Bolander-Linear-Algebra-Library

Repository containing homework assignments and software for Math 5610: Computational Linear Algebra and Solution of Systems of Equations

Homework 8 Task 8: Calculating the Condition Number

Task: Look for internet sites that estimate the condition number of a matrix. Document the sites and as usual cite the web pages used in your explanation of the information found.

What is the Condition Number?

The condition number of a matrix reflects the sensitivity of the solution to changes in the right-hand side vector^[1]. In other words, given a system of equations such that Ax = b, the condition number of A affects how sensitive x is to changes in b. The condition number is defined as

$\kappa(A) = ||A||\cdot ||A^{-1}||$ ^[2]

Since estimating the inverse of a matrix can be very expensive (and difficult if the condition number is high!), this definition is rarely useful in computational linear algebra. Instead, other methods are used to estimate the condition number.

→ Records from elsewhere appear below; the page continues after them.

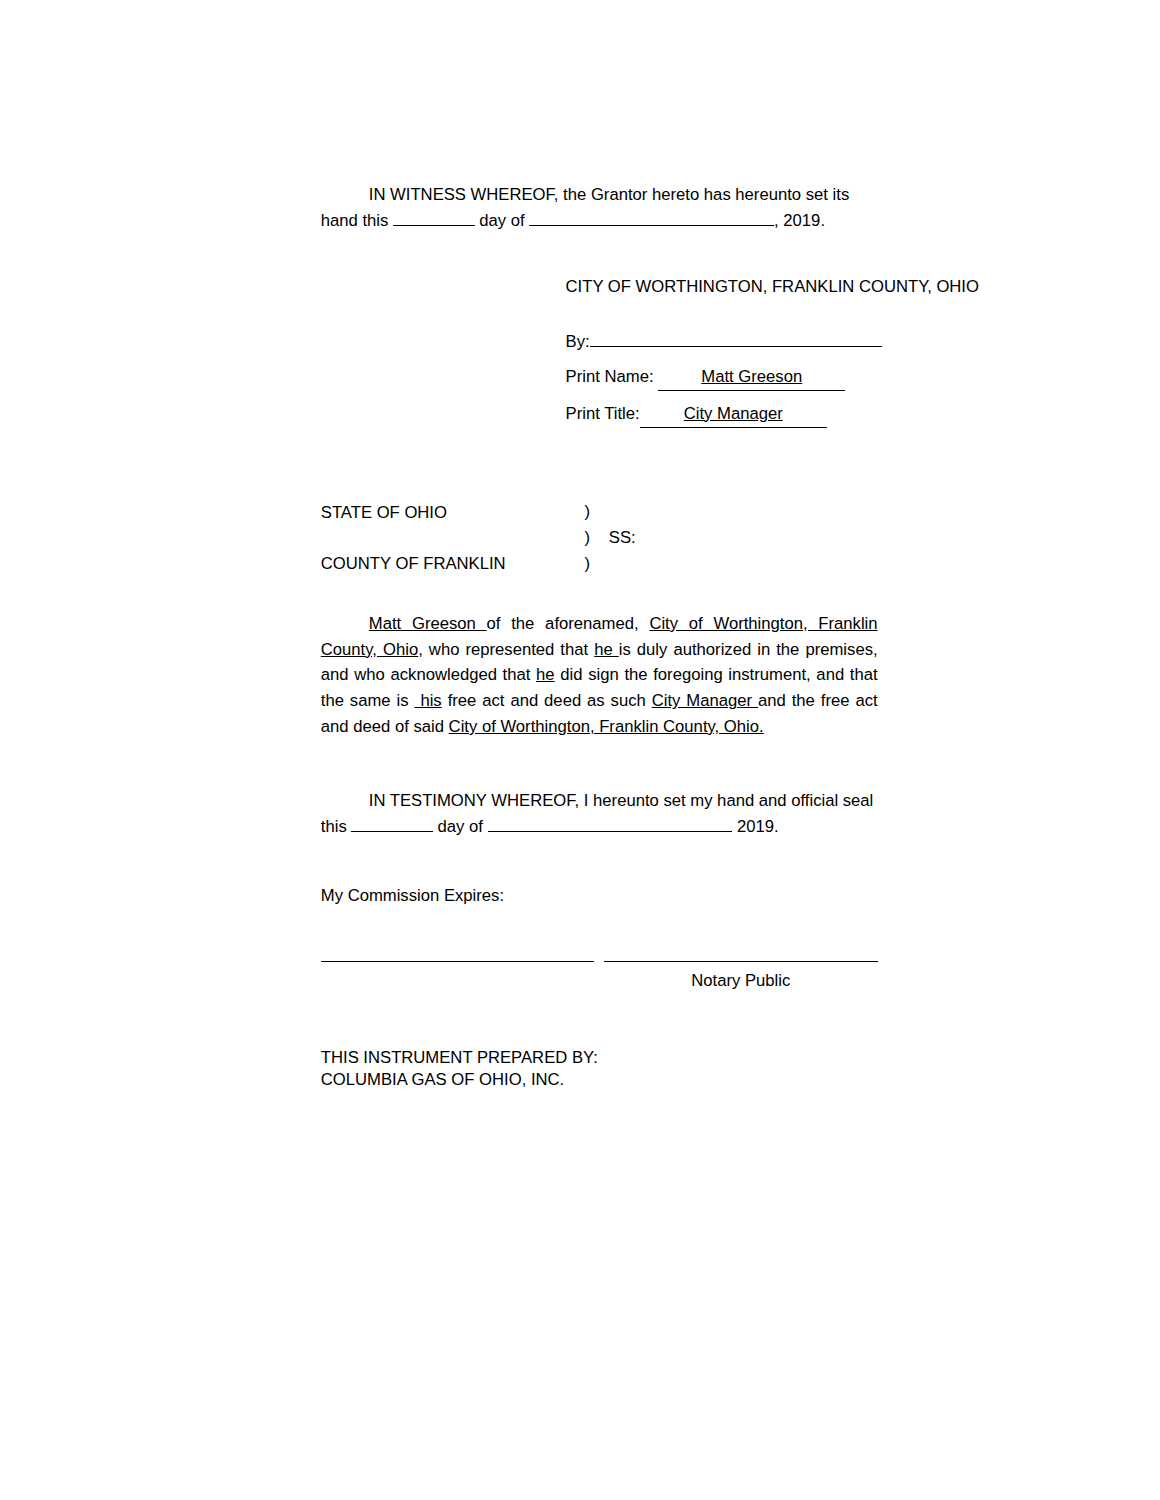IN WITNESS WHEREOF, the Grantor hereto has hereunto set its hand this day of , 2019.
CITY OF WORTHINGTON, FRANKLIN COUNTY, OHIO
By:
Print Name: Matt Greeson
Print Title:City Manager
| STATE OF OHIO | ) | |
| | ) | SS: |
| COUNTY OF FRANKLIN | ) | |
Matt Greeson of the aforenamed, City of Worthington, Franklin County, Ohio, who represented that he is duly authorized in the premises, and who acknowledged that he did sign the foregoing instrument, and that the same is his free act and deed as such City Manager and the free act and deed of said City of Worthington, Franklin County, Ohio.
IN TESTIMONY WHEREOF, I hereunto set my hand and official seal this day of 2019.
My Commission Expires:
Notary Public
THIS INSTRUMENT PREPARED BY:
COLUMBIA GAS OF OHIO, INC.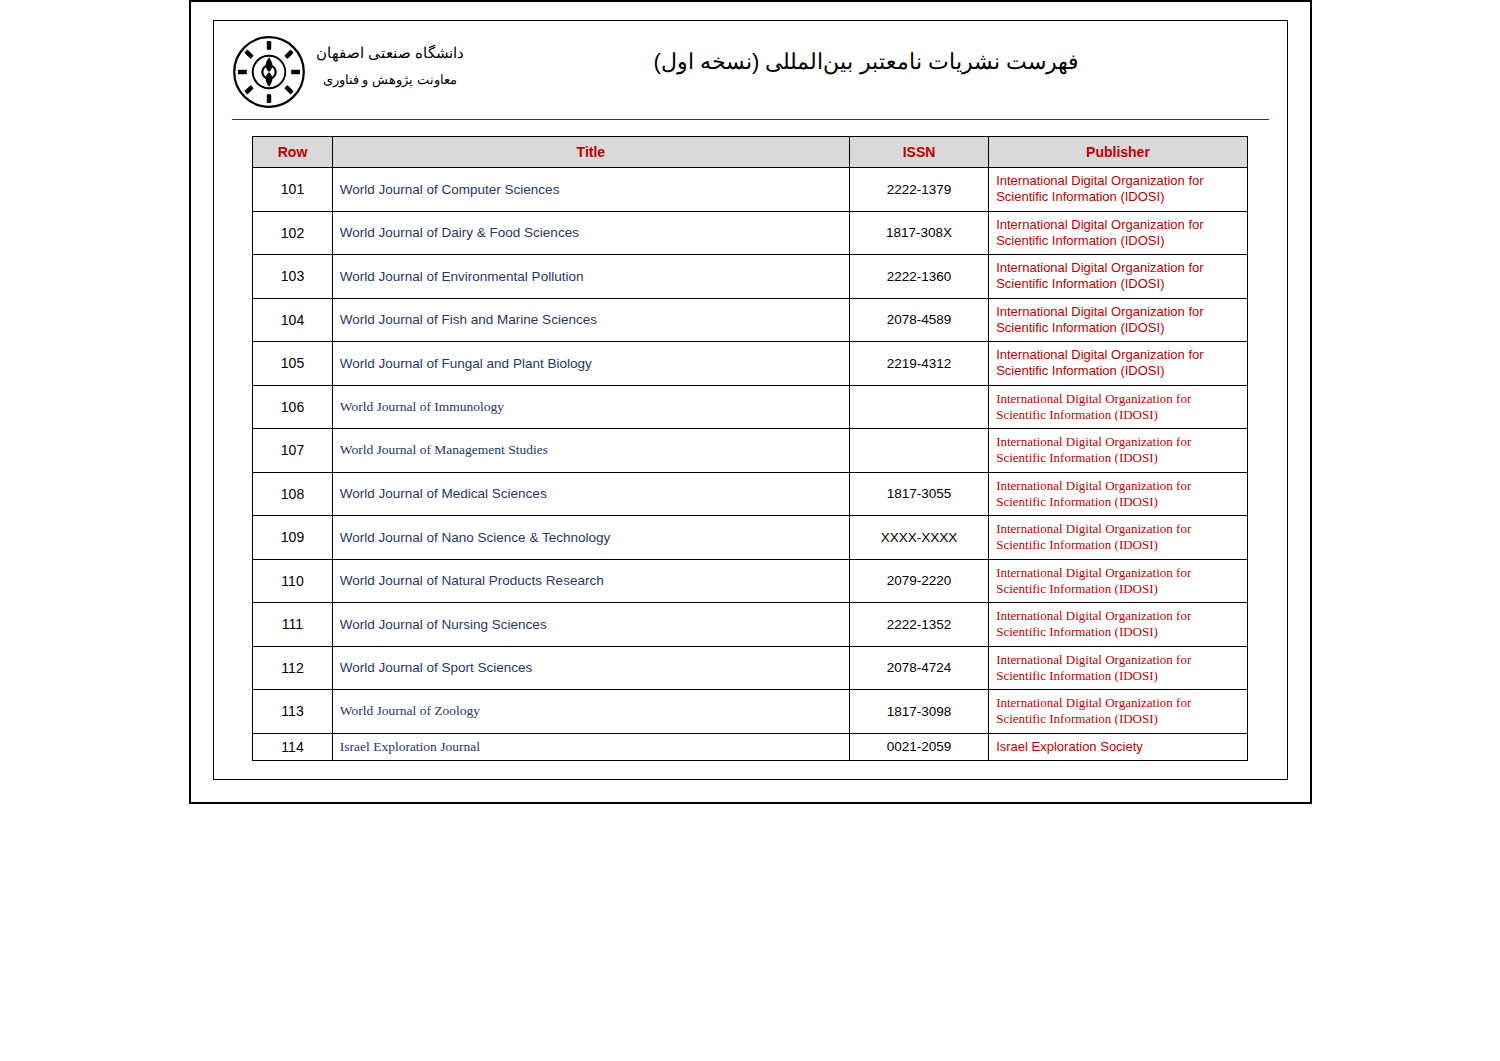فهرست نشریات نامعتبر بین‌المللی (نسخه اول)
دانشگاه صنعتی اصفهان
معاونت پژوهش و فناوری
| Row | Title | ISSN | Publisher |
| --- | --- | --- | --- |
| 101 | World Journal of Computer Sciences | 2222-1379 | International Digital Organization for Scientific Information (IDOSI) |
| 102 | World Journal of Dairy & Food Sciences | 1817-308X | International Digital Organization for Scientific Information (IDOSI) |
| 103 | World Journal of Environmental Pollution | 2222-1360 | International Digital Organization for Scientific Information (IDOSI) |
| 104 | World Journal of Fish and Marine Sciences | 2078-4589 | International Digital Organization for Scientific Information (IDOSI) |
| 105 | World Journal of Fungal and Plant Biology | 2219-4312 | International Digital Organization for Scientific Information (IDOSI) |
| 106 | World Journal of Immunology | | International Digital Organization for Scientific Information (IDOSI) |
| 107 | World Journal of Management Studies | | International Digital Organization for Scientific Information (IDOSI) |
| 108 | World Journal of Medical Sciences | 1817-3055 | International Digital Organization for Scientific Information (IDOSI) |
| 109 | World Journal of Nano Science & Technology | XXXX-XXXX | International Digital Organization for Scientific Information (IDOSI) |
| 110 | World Journal of Natural Products Research | 2079-2220 | International Digital Organization for Scientific Information (IDOSI) |
| 111 | World Journal of Nursing Sciences | 2222-1352 | International Digital Organization for Scientific Information (IDOSI) |
| 112 | World Journal of Sport Sciences | 2078-4724 | International Digital Organization for Scientific Information (IDOSI) |
| 113 | World Journal of Zoology | 1817-3098 | International Digital Organization for Scientific Information (IDOSI) |
| 114 | Israel Exploration Journal | 0021-2059 | Israel Exploration Society |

Methods for Estimating the Condition Number

One way to find the condition number of a least squares problem is to perform a QR factorization. In this case, the condition number has an analytical solution relating to the R factor of the factorization^[3]. Additional methods include finding the eigenvalues of a matrix and using them to help determine the condition number. One such approach uses a quasi Monte Carlo method to do so^[4]. Ultimately, there are many ways to come up with an estimate of the condition number, though actually inverting the matrix is generally not an efficient way to do so.